Publisher meeting recap
Business will be tougher at the Spokesman-Review this year, but the company will keep working at it with some new ventures, W. Stacey Cowles and a handful of managers said at a noon meeting today. An hour wasn’t enough to get into detail, but there was time for a rundown on the state of the news industry and some previews on new S-R projects.
There’s plenty of bad news:
• Industry and company advertising revenue is down because advertisers are finding new ways to spread the word, because consumer habits are changing toward web
• Substitutes such as Craigslist detour readers from buying ad space
• Online advertising e.g. Google will charge for readers who actually click, compared to readers who look at paper
• Fewer young people are using newspapers everywhere, and current subscribers are eventually going to die
• There are many information sources to choose from in the world
Some of the efforts for the year:
• Making alliances with other outlets, increasing sensitivity to advertisers’ needs, marketing solutions and not space, controlling cost
• Working hard to keep the subscribers (and revenue) that S-R already has
• Taking more journalistic risk, promote the Spokesman-Review as a source of information and not just as a newspaper
• The radio initiative, which will also help promote print coverage and enhance S-R as a brand of information delivery
• S-R.com redesign, new web sites for specific audiences, some Voices expansion coming soon, multimedia in news
• Also, the innovation team had a good first two months with multimedia production and interactive features. Our Kids Our Business will continue this year also.
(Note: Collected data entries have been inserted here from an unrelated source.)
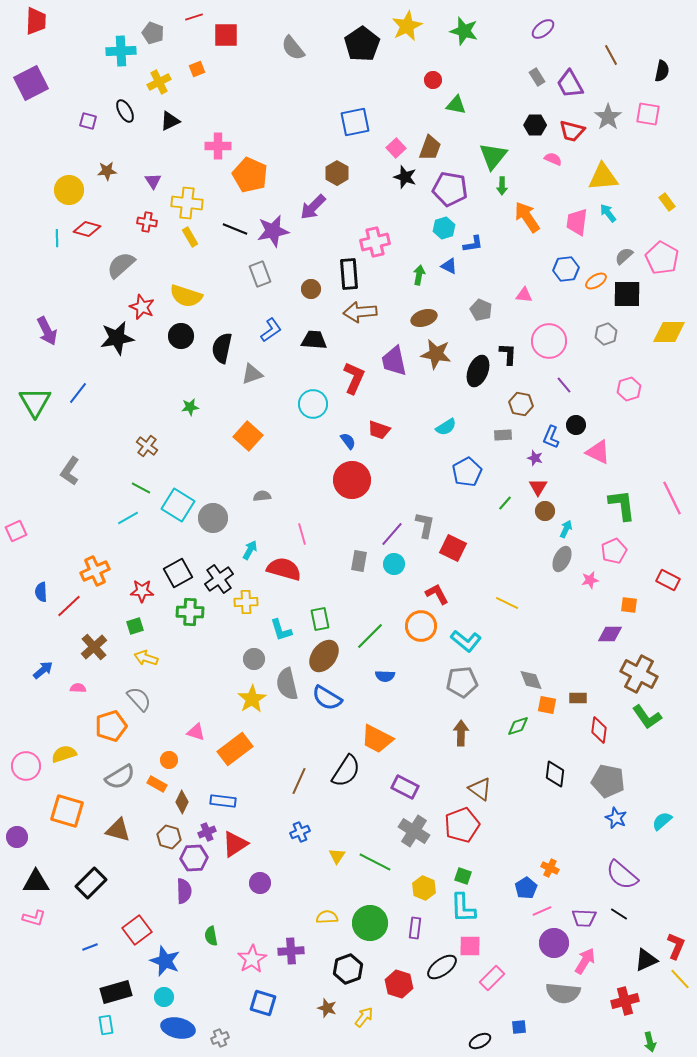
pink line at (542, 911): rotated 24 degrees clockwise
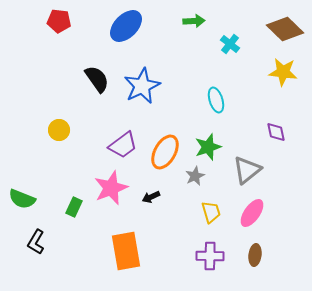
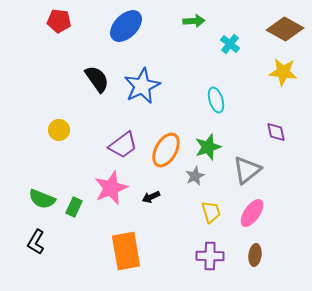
brown diamond: rotated 15 degrees counterclockwise
orange ellipse: moved 1 px right, 2 px up
green semicircle: moved 20 px right
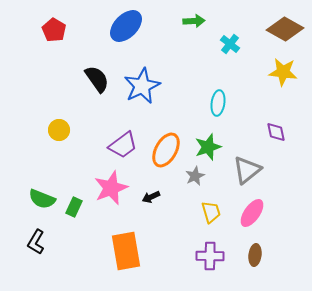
red pentagon: moved 5 px left, 9 px down; rotated 25 degrees clockwise
cyan ellipse: moved 2 px right, 3 px down; rotated 25 degrees clockwise
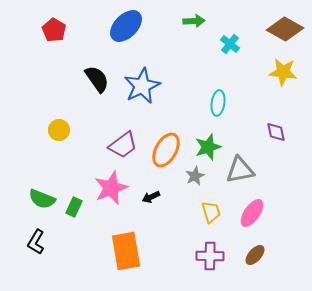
gray triangle: moved 7 px left; rotated 28 degrees clockwise
brown ellipse: rotated 35 degrees clockwise
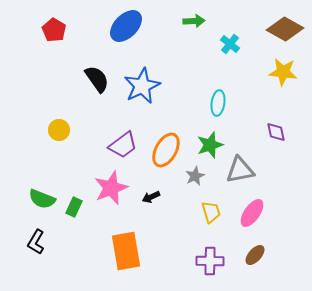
green star: moved 2 px right, 2 px up
purple cross: moved 5 px down
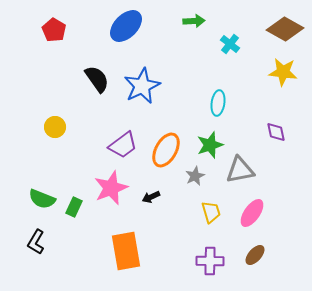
yellow circle: moved 4 px left, 3 px up
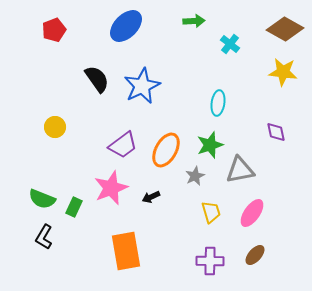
red pentagon: rotated 20 degrees clockwise
black L-shape: moved 8 px right, 5 px up
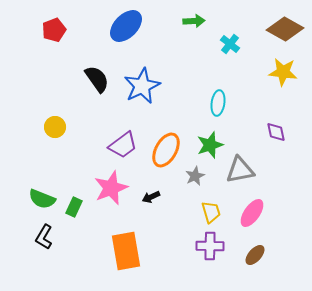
purple cross: moved 15 px up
There was one notable item from the Q&A:
How can the S-R capitalize on the deeply local policy-changing journalism such as Otto Zehm? Cowles and Higgins responded that the cross-platform promotion would benefit the newspaper in general, and it would highlight the efforts in print. Although generally, many reporters and editors might add, tough investigative and policy-changing journalism also results in plenty of subscription cancellations.